Inference time seems not correct since the cuda is asynchronized?

Question

Inference time seems not correct since the cuda is asynchronized?

PonyPC opened this issue 4 years ago · comments

In 'python/lib/Processor.py'

        start = time.time()
        self.context.execute_async_v2(
                bindings=self.bindings,
                stream_handle=self.stream.handle)
        end = time.time()
        print('execution time:', end-start)

Sean Pollock · Answer 1 · Sun Oct 18 2020 10:51:13 GMT+0800 (China Standard Time)

Yes @PonyPC good call! The time bookend should take place after allocating memory from the gpu back to the device, and synchronization has taken place. Will update README so the inference times listed are not misleading.

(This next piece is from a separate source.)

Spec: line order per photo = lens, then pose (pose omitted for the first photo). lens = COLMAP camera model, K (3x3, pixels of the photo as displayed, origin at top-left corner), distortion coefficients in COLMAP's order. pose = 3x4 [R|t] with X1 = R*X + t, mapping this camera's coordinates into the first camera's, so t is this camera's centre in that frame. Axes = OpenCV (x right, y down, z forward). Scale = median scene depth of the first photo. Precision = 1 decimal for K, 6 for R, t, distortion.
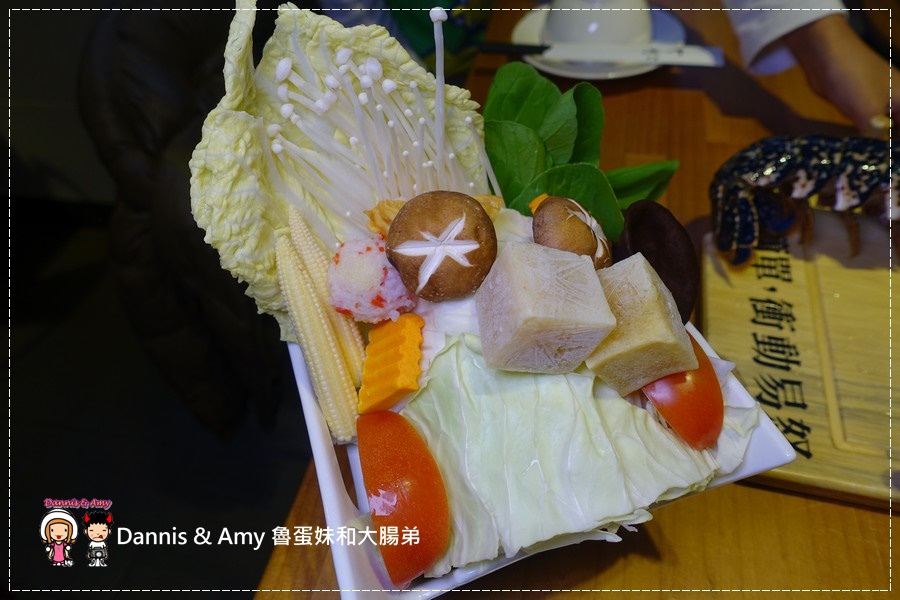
lens RADIAL K [[616.8, 0, 451.5], [0, 616.8, 305.6], [0, 0, 1]] dist [-0.000856, -0.002231]
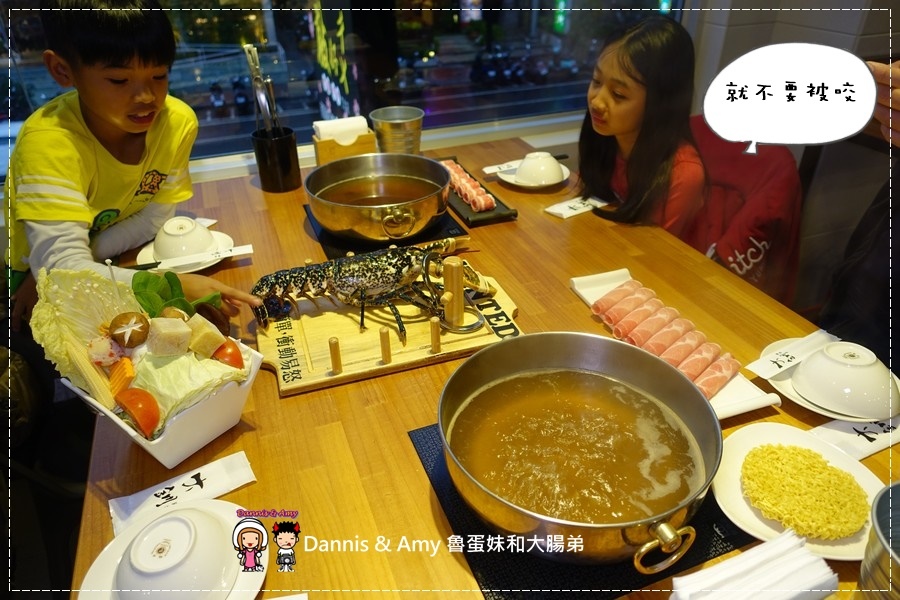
lens RADIAL K [[616.8, 0, 451.5], [0, 616.8, 305.6], [0, 0, 1]] dist [-0.000856, -0.002231]
pose [[0.825914, -0.249290, 0.505689, -0.209542], [0.385177, 0.904474, -0.183209, 0.943496], [-0.411710, 0.346095, 0.843038, -2.200306]]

https://github.com/SeanAvery/yolov5-tensorrt/blob/master/python/lib/Processor.py#L97

I honestly have not even taken a serious look at speed.

The first thing I want to do is optimize post-processing and NMS -- moving all numpy ops to pycuda.

PonyPC · Answer 2 · Sun Oct 18 2020 12:43:14 GMT+0800 (China Standard Time)

I have test this about 6 fps on jetson nano. Is it a normal speed?
~~Also how to implement batch-size more than 1 so that can boost?~~Finished

Thanks for your great job.